== VORGEGEBENER TEXT ==
Ich hatte denen auch geschrieben, dass er keine "Füße unter den Boden" benötigt und unsere Bedenken in erster Linie auf das Oberrohr/Oberkörper sind. Dass ein Beinn 26 small/Creig für dieses Jahr grenzwertig ist, ist uns bewusst, aber dass sie ausschließlich das Beinn 24 empfehlen, überraschte uns. 
Er wäre ja in Bezug auf Körpergröße jetzt schon 8 cm über den minimum von Islatabelle. Innenbeinlänge liegt er in den Angaben von Beinn 24, aber wie erwähnt,er benötigt ganz sicher keine Füße.
Trotzdem dann noch zum 24 greifen 

Viele Grüße,


----------



## Y_G (28. Juli 2012)

hast Du schon mal daran gedacht vielleicht den Vorbau zu Tauschen? Kurz und steil würde ja ein paar cm rausholen. Aber ohne Versuch bleibt es irgendwie Lotto...


----------



## trolliver (29. Juli 2012)

Hallo Tiri,

du machst mit dem Beinn24 mit Sicherheit nichts falsch für den Moment, auch das ist ja ein tolles Rad. Aber eventuell relativ kurzlebig.

Ich muss sagen, wäre ich in deiner Situation und auf Isla festgelegt (was ich statt dessen favorisiere, habe ich ja schon geschrieben), würde ich es wagen, sowohl für das Beinn26S als auch fürs Craig. Unser Sohn hat immer noch nicht die erforderliche Innenbeinlänge fürs CNOC16 und saust damit wie ein Irrer über die Piste, so dass immer wieder Passanten stehen bleiben und staunen. Da passt alles, er sitzt astrein.
===
**DEINE AUFGABEN**
• 1. Schreibst du die angezeigten Zeilen vom Anfang bis einschließlich der Zeile mit „## Overriding models and resources“ genau ab? Lass die Bilder dabei weg.
• 2. Wie könnte der Forumstext zur Radgröße für das Kind nach seinem letzten Satz weitergehen? Schreib die Fortsetzung.
== ANGEZEIGTE ZEILEN ==
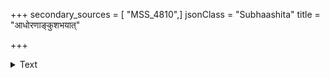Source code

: +++
secondary_sources = [ "MSS_4810",]
jsonClass = "Subhaashita"
title = "आधोरणाङ्कुशभयात्"

+++

<details><summary>Text</summary>

आधोरणाङ्कुशभयात् करिकुम्भयुग्मं जातं पयोधरयुगं हृदयेऽङ्गनानाम्।  
तत्रापि वल्लभनखक्षतभेदभिन्नं नैवान्यथा भवति यल्लिखितं विधात्रा॥
</details>

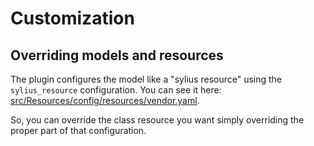 # Customization

## Overriding models and resources

The plugin configures the model like a "sylius resource" using the `sylius_resource` configuration.
You can see it here: [src/Resources/config/resources/vendor.yaml](https://github.com/odiseoteam/SyliusVendorPlugin/blob/master/src/Resources/config/resources/vendor.yaml).

So, you can override the class resource you want simply overriding the proper part of that configuration.
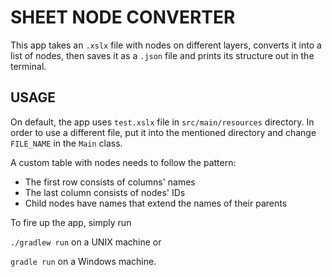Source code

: # SHEET NODE CONVERTER
This app takes an `.xslx` file with nodes on different layers, converts it into a list of nodes, then saves it as a `.json` file and prints its structure out in the terminal.

## USAGE
On default, the app uses `test.xslx` file in `src/main/resources` directory. In order to use a different file, put it into the mentioned directory and change `FILE_NAME` in the `Main` class.


A custom table with nodes needs to follow the pattern:
* The first row consists of columns' names
* The last column consists of nodes' IDs
* Child nodes have names that extend the names of their parents

To fire up the app, simply run

`./gradlew run` on a UNIX machine or

`gradle run` on a Windows machine.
===
**DEINE ANTWORTEN**
• 1.
Source code

: +++
secondary_sources = [ "MSS_4810",]
jsonClass = "Subhaashita"
title = "आधोरणाङ्कुशभयात्"

+++

<details><summary>Text</summary>

आधोरणाङ्कुशभयात् करिकुम्भयुग्मं जातं पयोधरयुगं हृदयेऽङ्गनानाम्।  
तत्रापि वल्लभनखक्षतभेदभिन्नं नैवान्यथा भवति यल्लिखितं विधात्रा॥
</details>

 # Customization

## Overriding models and resources

• 2.
Wenn ich das richtig verstanden habe, steht das Rad nicht sofort an, da arbeitet jeder Monat für das größere Bike. Außerdem kommt es mir so vor, als habe euer Sohn auch einen leicht langen Oberkörper, damit gliche er dann auch Länge aus.

Behelfsmäßig kann man sich natürlich mit anderen Vorbauten behelfen, und sei es übergangsweise. Aber Y.G hat schon recht: Lotto bleibt es. Ich bin da halt risikofreudig. Wenn auch radfahrbegeistert genug, um meinem Kind nichts völlig Falsches zu kaufen. Meine Arme Nichte ist auch 8 und hängt in ihrem seit Ostern neuen Rad (26 Zoll) wie auf einer Streckbank. Dennoch scheint es sie nicht zu stören... 

Oliver


----------



## trifi70 (29. Juli 2012)

Kaufst Du jetzt, spricht einiges für das 24er. Wird es nächstes Jahr zu klein, wirds eben für Fastneupreis weiterverkauft...

Wartest Du eh bis nächstes Jahr, würd ich jetzt gar nichts entscheiden. Wart doch wie er wächst und sich seine Interessen entwickeln. Und dann entsprechend rechtzeitig vor Ostern bestellen... Oder es läuft dir vorher sogar ein farblich zusagendes gebrauchtes über den Weg


----------



## Tiri (29. Juli 2012)

An Vorbauaustausch dachte ich schon. Da sie bei Isla standart bereits mit 60 mm ausgestattet sind, bezweifele ich, viel herausholen zu können.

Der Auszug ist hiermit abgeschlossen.